Truthfully the first half had nothing to do with luck, and everything to do with the perpetual, underlying problems this Arsenal team has.
The ease at which Mata, Hazard and Oscar confounded the Arsenal back four was astonishing, while the failure of allegedly combative midfielders Coquelin and Diaby to protect the back four was even more so.
This left Arsenal’s back four exposed as exactly what they are: Bacary Sagna- out of form, Per Mertesacker- experienced but sluggish, Thomas Vermaelen- once imperious, now vulnerable and Kieran Gibbs- a good prospect, but still defensively naïve.
Elsewhere Jack Wilshere and Theo Walcott’s relative anonymity in the first half showed how heavily this Arsenal team rely on them as creator and scorer respectively.
Olivier Giroud’s first half miss provided yet more evidence to suggest that his goalscoring exploits for Montpellier last season were the exception, not the rule to his career.
Even Santi Cazorla’s powers seemed limited in comparison to the majestic trio of Hazard, Mata and Oscar.
Wenger predictably pointed towards refereeing decisions in his explanations of the two goals Chelsea scored and although he may have a case, the two-nil deficit his team faced at half time flattered them.
Are Arsenal the unluckiest team ever?
Of course they are not. Like all teams they fall victim to poor refereeing decisions, but the first half on Sunday was not a freak occurrence. It is fast becoming the archetypal Arsenal performance against a top club in which they are outfought, overrun and increasingly nowadays, outplayed.
Wenger’s side just seem incapable of toughing it out which stems from their lack of a leader. When the going was tough in first half, the opportunity for an Arsenal player to rally his troops and halt Chelsea’s assault forward once again passed by.

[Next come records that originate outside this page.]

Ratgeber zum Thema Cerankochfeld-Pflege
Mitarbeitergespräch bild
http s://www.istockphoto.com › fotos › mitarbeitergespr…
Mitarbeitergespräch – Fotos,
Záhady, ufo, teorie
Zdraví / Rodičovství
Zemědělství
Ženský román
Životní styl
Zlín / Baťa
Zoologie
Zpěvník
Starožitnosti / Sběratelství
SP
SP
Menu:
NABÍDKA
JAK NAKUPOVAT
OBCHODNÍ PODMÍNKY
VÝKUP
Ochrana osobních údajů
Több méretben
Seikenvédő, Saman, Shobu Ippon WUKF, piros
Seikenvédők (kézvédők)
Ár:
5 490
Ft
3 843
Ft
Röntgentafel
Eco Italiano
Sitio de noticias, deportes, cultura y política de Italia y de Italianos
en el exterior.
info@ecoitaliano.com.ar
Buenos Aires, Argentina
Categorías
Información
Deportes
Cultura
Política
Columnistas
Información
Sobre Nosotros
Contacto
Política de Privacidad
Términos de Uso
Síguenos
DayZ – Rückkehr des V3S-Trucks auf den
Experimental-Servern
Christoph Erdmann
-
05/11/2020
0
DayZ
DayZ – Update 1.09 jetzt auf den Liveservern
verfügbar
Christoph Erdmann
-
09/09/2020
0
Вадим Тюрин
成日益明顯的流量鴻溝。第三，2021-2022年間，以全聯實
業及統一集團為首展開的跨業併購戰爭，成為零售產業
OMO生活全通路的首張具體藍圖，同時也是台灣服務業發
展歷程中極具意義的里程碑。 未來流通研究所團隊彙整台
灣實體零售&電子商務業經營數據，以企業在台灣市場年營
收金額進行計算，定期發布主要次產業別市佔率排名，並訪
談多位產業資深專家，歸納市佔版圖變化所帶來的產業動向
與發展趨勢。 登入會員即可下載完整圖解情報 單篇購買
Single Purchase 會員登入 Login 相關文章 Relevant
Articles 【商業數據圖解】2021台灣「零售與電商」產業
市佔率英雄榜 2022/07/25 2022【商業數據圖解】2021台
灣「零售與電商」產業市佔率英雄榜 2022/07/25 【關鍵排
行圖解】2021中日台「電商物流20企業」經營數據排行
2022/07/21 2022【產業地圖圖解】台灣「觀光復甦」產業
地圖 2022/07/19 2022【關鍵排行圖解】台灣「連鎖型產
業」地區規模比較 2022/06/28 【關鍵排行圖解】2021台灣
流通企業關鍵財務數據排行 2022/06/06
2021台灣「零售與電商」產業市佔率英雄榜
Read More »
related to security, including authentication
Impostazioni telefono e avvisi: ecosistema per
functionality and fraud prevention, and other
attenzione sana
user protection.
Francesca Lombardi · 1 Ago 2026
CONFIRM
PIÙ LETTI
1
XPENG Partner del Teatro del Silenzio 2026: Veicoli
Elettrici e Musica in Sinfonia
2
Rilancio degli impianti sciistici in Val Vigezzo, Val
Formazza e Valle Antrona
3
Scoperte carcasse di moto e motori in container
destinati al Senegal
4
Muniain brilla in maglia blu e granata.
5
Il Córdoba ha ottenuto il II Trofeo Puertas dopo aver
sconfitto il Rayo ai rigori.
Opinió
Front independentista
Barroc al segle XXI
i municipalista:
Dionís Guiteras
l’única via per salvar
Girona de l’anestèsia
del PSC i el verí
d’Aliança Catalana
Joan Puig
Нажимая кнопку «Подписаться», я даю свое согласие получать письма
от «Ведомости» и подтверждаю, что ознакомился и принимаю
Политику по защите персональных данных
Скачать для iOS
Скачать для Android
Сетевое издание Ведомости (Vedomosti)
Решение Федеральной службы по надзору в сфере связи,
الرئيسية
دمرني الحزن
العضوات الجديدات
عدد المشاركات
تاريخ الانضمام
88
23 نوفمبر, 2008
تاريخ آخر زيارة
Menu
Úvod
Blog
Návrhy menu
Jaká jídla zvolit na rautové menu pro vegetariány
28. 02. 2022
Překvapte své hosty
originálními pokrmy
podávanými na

Admittedly Arsenal’s second half display was palpably better with Wilshere and Walcott coming to the fore, yet Chelsea again should have scored more. A withering Fernando Torres was still enough to trouble an uncomfortable Mertesacker and Vermaelen. While Torres’ replacement Demba Ba somehow failed to convert after rounding the erratic Wojciech Szcesny. The Arsenal goalkeeper’s ill-conceived rush again demonstrated his tendency to mix excellent goalkeeping with rash decision-making.
It has almost become embedded in the culture of Arsenal to play well for periods of game only to describe an adverse result as “unjust.”
So the Gunners second half improvement was even less surprising than the score line. Arsenal always play well at some point when they lose.